- [DATA FOR THIS EXERCISE]
________________

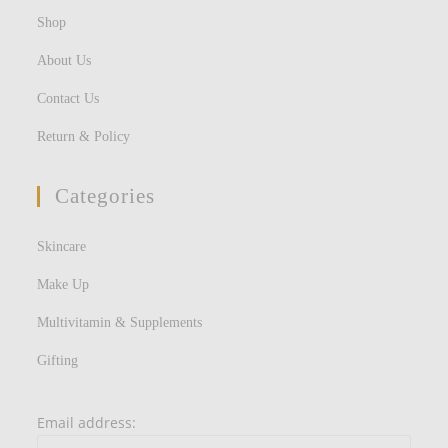
Shop
About Us
Contact Us
Return & Policy
Categories
Skincare
Make Up
Multivitamin & Supplements
Gifting
Email address:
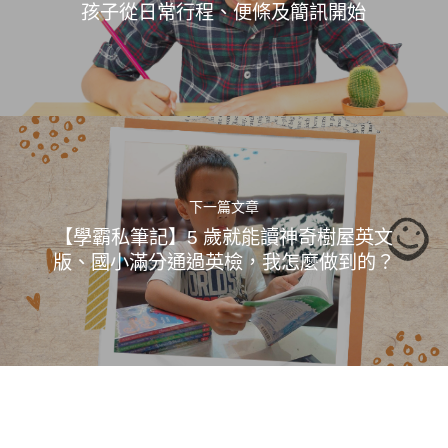
孩子從日常行程、便條及簡訊開始
下一篇文章
【學霸私筆記】5 歲就能讀神奇樹屋英文
版、國小滿分通過英檢，我怎麼做到的？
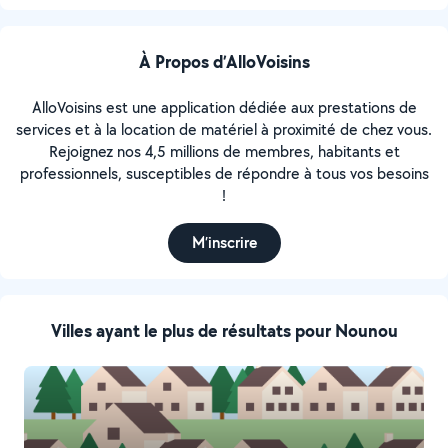
À Propos d’AlloVoisins
AlloVoisins est une application dédiée aux prestations de
services et à la location de matériel à proximité de chez vous.
Rejoignez nos 4,5 millions de membres, habitants et
professionnels, susceptibles de répondre à tous vos besoins
!
M’inscrire
Villes ayant le plus de résultats pour Nounou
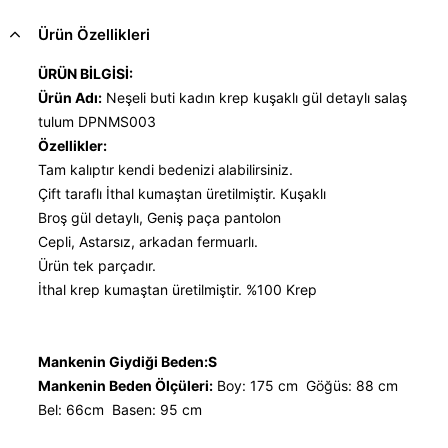
Ürün Özellikleri
ÜRÜN BİLGİSİ:
Ürün Adı:
Neşeli buti kadın krep kuşaklı gül detaylı salaş
tulum DPNMS003
Özellikler:
Tam kalıptır kendi bedenizi alabilirsiniz.
Çift taraflı İthal kumaştan üretilmiştir. Kuşaklı
Broş gül detaylı, Geniş paça pantolon
Cepli, Astarsız, arkadan fermuarlı.
Ürün tek parçadır.
İthal krep kumaştan üretilmiştir. %100 Krep
Mankenin Giydiği Beden:S
Mankenin Beden Ölçüleri:
Boy: 175 cm Göğüs: 88 cm
Bel: 66cm Basen: 95 cm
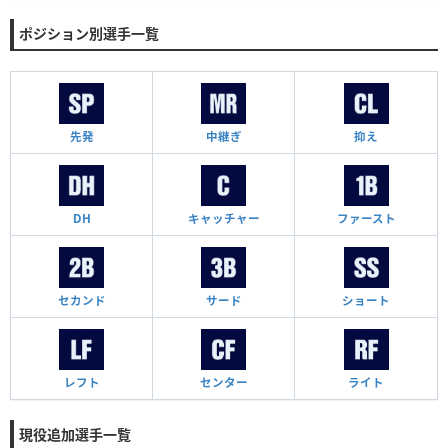
ポジション別選手一覧
先発
中継ぎ
抑え
DH
キャッチャー
ファースト
セカンド
サード
ショート
レフト
センター
ライト
現役追加選手一覧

________________

- [INSTRUCTION]
Retype the data above verbatim, minus images.

- [ANSWER FOR THE TASK]
Shop
About Us
Contact Us
Return & Policy
Categories
Skincare
Make Up
Multivitamin & Supplements
Gifting
Email address:
孩子從日常行程、便條及簡訊開始
下一篇文章
【學霸私筆記】5 歲就能讀神奇樹屋英文
版、國小滿分通過英檢，我怎麼做到的？
À Propos d’AlloVoisins
AlloVoisins est une application dédiée aux prestations de
services et à la location de matériel à proximité de chez vous.
Rejoignez nos 4,5 millions de membres, habitants et
professionnels, susceptibles de répondre à tous vos besoins
!
M’inscrire
Villes ayant le plus de résultats pour Nounou
Ürün Özellikleri
ÜRÜN BİLGİSİ:
Ürün Adı:
Neşeli buti kadın krep kuşaklı gül detaylı salaş
tulum DPNMS003
Özellikler:
Tam kalıptır kendi bedenizi alabilirsiniz.
Çift taraflı İthal kumaştan üretilmiştir. Kuşaklı
Broş gül detaylı, Geniş paça pantolon
Cepli, Astarsız, arkadan fermuarlı.
Ürün tek parçadır.
İthal krep kumaştan üretilmiştir. %100 Krep
Mankenin Giydiği Beden:S
Mankenin Beden Ölçüleri:
Boy: 175 cm Göğüs: 88 cm
Bel: 66cm Basen: 95 cm
ポジション別選手一覧
先発
中継ぎ
抑え
DH
キャッチャー
ファースト
セカンド
サード
ショート
レフト
センター
ライト
現役追加選手一覧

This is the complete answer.